#5927

本物の意識高い系


空想

「意識高い系」というと、大言壮語的な若者を揶揄するような意味合いで使われますが、
自分は意識は低いよりは高いほうがよっぽどいいと思っています。

もちろんあまりにも非現実的な言動がよろしくないのは当たり前のことですが、
実際には言動のあとに行動がついてくるというケースも少なくありません。
誰かに「○○をやってみたいと思っているんだ」と話したからこそ、
本当にやりたくなるということもあるでしょう。
だから大言壮語がすべて悪いというわけではないと思います。
叩かれる意識高い系は押し並べて、虚言癖を持っていることが多いです。
するつもりもないのに、もしくは明らかにできないのにただ見栄のだけためにそれを話す。
それは意識高い系というよりは単なる嘘つきであり、
自己顕示欲に支配された可哀想な人というだけの話です。

自分は上京以来、こと仕事に関しては平均よりも意識高めを保ちつつあります。
生業にしているのはPHPというプログラミング言語だけなのに、
上司に「Pythonもやってみたいです」とか話してしまったり、
同僚と「フルスタックエンジニアになれたらカッコいいよね」なんて話をしています。
これは、上京以前の卑屈な自分と比べればかなり意識が変わったと思います。

そう振る舞っているうちに、周りからは期待されるようになりました。
だから今も、上司から今までの平凡なレベルには到底収まらない課題を渡されて奮闘しています。
空き時間があればPythonの勉強もしているし、最近はLinuxも少しいじっています。
毎日時間を割いて同僚にPHPを教えています。

誰かに期待されているという自覚が芽生えると、
不思議なことに「本当にやってみよう」と心から思えたりするんです。
自分に不足している点が見つかると、これは恥ずかしいから早く修正しようと本気で思える。
これはある意味での良い循環、ポジティブスパイラルとでも言うべきでしょうか。

「自分らしさ」は他人に与えられるものであり、
そして他人の自分に対する見る目を変えられるのは常に自分の行動であり、
自分の行動の根源にあるのは目に見えない「意識」です。
短絡的に考えれば、意識の高さ低さは、自分らしさを形作る根源になっているのかもしれません。
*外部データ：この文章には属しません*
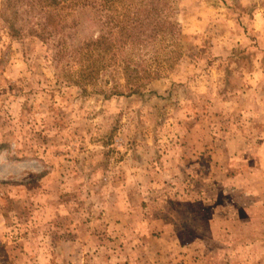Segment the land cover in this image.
I'll list each match as a JSON object with an SVG mask.
<instances>
[{
  "label": "rangeland",
  "instance_id": "1",
  "mask_svg": "<svg viewBox=\"0 0 264 264\" xmlns=\"http://www.w3.org/2000/svg\"><path fill=\"white\" fill-rule=\"evenodd\" d=\"M166 1L128 95L92 12L42 43L0 0V264H264V0Z\"/></svg>",
  "mask_w": 264,
  "mask_h": 264
},
{
  "label": "trees",
  "instance_id": "2",
  "mask_svg": "<svg viewBox=\"0 0 264 264\" xmlns=\"http://www.w3.org/2000/svg\"><path fill=\"white\" fill-rule=\"evenodd\" d=\"M9 8V31L14 37L25 34L42 43L63 39L74 27L73 11L92 12L90 20L97 28V37L84 46L92 58L90 67L102 68L119 63L125 75L128 95L139 93L148 82L160 77L158 45L168 42L175 47L179 36L176 22L167 14L166 0H4ZM64 12V13H62ZM154 50L158 67L144 68L133 64L137 53ZM175 53V51L173 52ZM109 57V59H108ZM143 58V57H142ZM106 62V63H102ZM148 67V66H147ZM110 94L123 96L115 89Z\"/></svg>",
  "mask_w": 264,
  "mask_h": 264
}]
</instances>
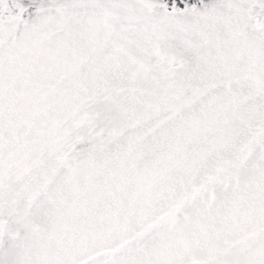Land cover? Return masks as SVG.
I'll use <instances>...</instances> for the list:
<instances>
[{
	"label": "snow or ice",
	"instance_id": "snow-or-ice-1",
	"mask_svg": "<svg viewBox=\"0 0 264 264\" xmlns=\"http://www.w3.org/2000/svg\"><path fill=\"white\" fill-rule=\"evenodd\" d=\"M0 264H264V0H0Z\"/></svg>",
	"mask_w": 264,
	"mask_h": 264
}]
</instances>
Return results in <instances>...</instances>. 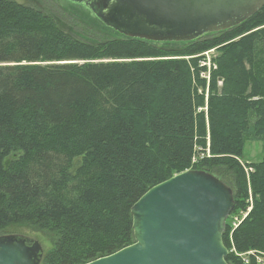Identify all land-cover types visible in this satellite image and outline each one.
<instances>
[{"label": "trees", "instance_id": "trees-1", "mask_svg": "<svg viewBox=\"0 0 264 264\" xmlns=\"http://www.w3.org/2000/svg\"><path fill=\"white\" fill-rule=\"evenodd\" d=\"M259 48L264 6L192 41H99L0 0V235L43 233L41 264L89 263L133 244L132 206L194 169L230 180L246 212L227 220L228 264L264 255V158L244 162L264 140Z\"/></svg>", "mask_w": 264, "mask_h": 264}, {"label": "water", "instance_id": "water-1", "mask_svg": "<svg viewBox=\"0 0 264 264\" xmlns=\"http://www.w3.org/2000/svg\"><path fill=\"white\" fill-rule=\"evenodd\" d=\"M96 1V16L105 25L152 42L192 41L228 30L264 6V0ZM234 206L233 189L215 175L176 174L132 206L135 242L86 264H228L223 236ZM43 256L38 240L0 235V264H41Z\"/></svg>", "mask_w": 264, "mask_h": 264}, {"label": "rangeland", "instance_id": "rangeland-1", "mask_svg": "<svg viewBox=\"0 0 264 264\" xmlns=\"http://www.w3.org/2000/svg\"><path fill=\"white\" fill-rule=\"evenodd\" d=\"M20 4L41 9L47 15H51L59 24L62 30L72 33L77 38H91L95 40H106L114 37H120L121 34L114 29L111 30L107 25H104L97 16L91 12L86 5H79L69 2L67 0H14ZM170 45V44H169ZM217 55V51L210 50L206 52L207 64L210 66V60ZM256 67L264 77V52L261 48L258 49ZM264 158V140L247 141L246 154L244 162H257ZM198 158L193 160L197 162ZM226 184L231 185L230 180H224ZM233 191L235 190L234 186ZM246 215L245 211L234 213L228 217L232 229L241 221ZM19 235L27 236L31 239L38 240L44 248V255L46 252L52 250L53 245L51 241L40 232H35L30 229H20L16 232ZM246 264H250L251 260L264 259V255L255 251L239 255ZM44 258V256H43ZM43 260V259H42Z\"/></svg>", "mask_w": 264, "mask_h": 264}, {"label": "flooded vegetation", "instance_id": "flooded-vegetation-1", "mask_svg": "<svg viewBox=\"0 0 264 264\" xmlns=\"http://www.w3.org/2000/svg\"><path fill=\"white\" fill-rule=\"evenodd\" d=\"M67 1L79 4V5H86L91 10V12L94 13L95 15L97 14L98 8H100V6L98 7V3L96 0H81V1L67 0Z\"/></svg>", "mask_w": 264, "mask_h": 264}, {"label": "built area", "instance_id": "built-area-1", "mask_svg": "<svg viewBox=\"0 0 264 264\" xmlns=\"http://www.w3.org/2000/svg\"><path fill=\"white\" fill-rule=\"evenodd\" d=\"M257 262L259 263V264H262V263H264V259H259V260H257Z\"/></svg>", "mask_w": 264, "mask_h": 264}, {"label": "bare ground", "instance_id": "bare-ground-1", "mask_svg": "<svg viewBox=\"0 0 264 264\" xmlns=\"http://www.w3.org/2000/svg\"><path fill=\"white\" fill-rule=\"evenodd\" d=\"M189 170H194V169H189Z\"/></svg>", "mask_w": 264, "mask_h": 264}]
</instances>
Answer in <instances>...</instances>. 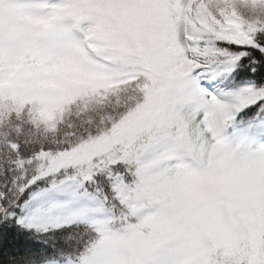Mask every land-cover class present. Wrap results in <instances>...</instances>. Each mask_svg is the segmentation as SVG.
Instances as JSON below:
<instances>
[{
    "label": "snow or ice",
    "instance_id": "6c2138e0",
    "mask_svg": "<svg viewBox=\"0 0 264 264\" xmlns=\"http://www.w3.org/2000/svg\"><path fill=\"white\" fill-rule=\"evenodd\" d=\"M0 264H264V0H0Z\"/></svg>",
    "mask_w": 264,
    "mask_h": 264
}]
</instances>
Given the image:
ところで、本当に偽者の「意識高い系」(つまり揶揄される人たち)というのは、
実は意識の低い人だと自分は思っています。
何もやる気になれない、あれもこれも面倒くさい、人生の方向性が定まらないから、
「あれもやってみたい、これもやってみたい」と理想を語る範囲ばかりが広まっていく。
実際にやるのは面倒くさいので、空想だけで完結したいからこそ、
嘘をついてまでスケールの大きなことを吹聴したりしてしまうわけです。
そして、一度偽者の自分で取り繕ってしまうと後に退けなくなってしまう。
周りからは「あの人は何やら大きなことをしようとしている」というイメージが定着してしまうし、
それがそのまま自分らしさ、つまり「自分はこうあるべきである」というハードルを作ります。
しかし、その人が現実にできることは遙かに小さなことです。
結果としてその人は何をするにも行き詰まり、嘘を付き続けるしかないという地獄に突入します。
自分も趣味面では半ばこれに陥っているような気がしないでもありません。

こう考えると、言動に行動が伴うか否かでけっこう変わってくるものですね。
自分も今もいつマイナスの方に転んでもおかしくない状況ではあるので、
うっかりそっちに飲み込まれないように気を付けていきたいところです。
いま、自分に行動が伴っているのは同僚の期待に応えたいという気持ちに依るところも大きいので、
現場に飛ばされて同僚と離ればなれになってからが勝負のような予感がします。
ひとりぼっちになっても、行動力を維持できるのか。あるいは新しい仲間を見つけられるのか。

逆に言えば、趣味面で行き詰まっているのは分相応に期待してくれる仲間がいないからかも。
残っているのはサイト運営や動画制作で成功した輝かしい過去だけで、
それらは自分に、「過去よりも大きなことをやってみせろ」と強要してきます。
ですが、まずそれに意欲が伴っていない現状では無理があるというものです。
この辺は、まだまだ糸口が見えてこない問題です。

なんにせよ、仕事も趣味も、分相応に意識高くありたいものですね。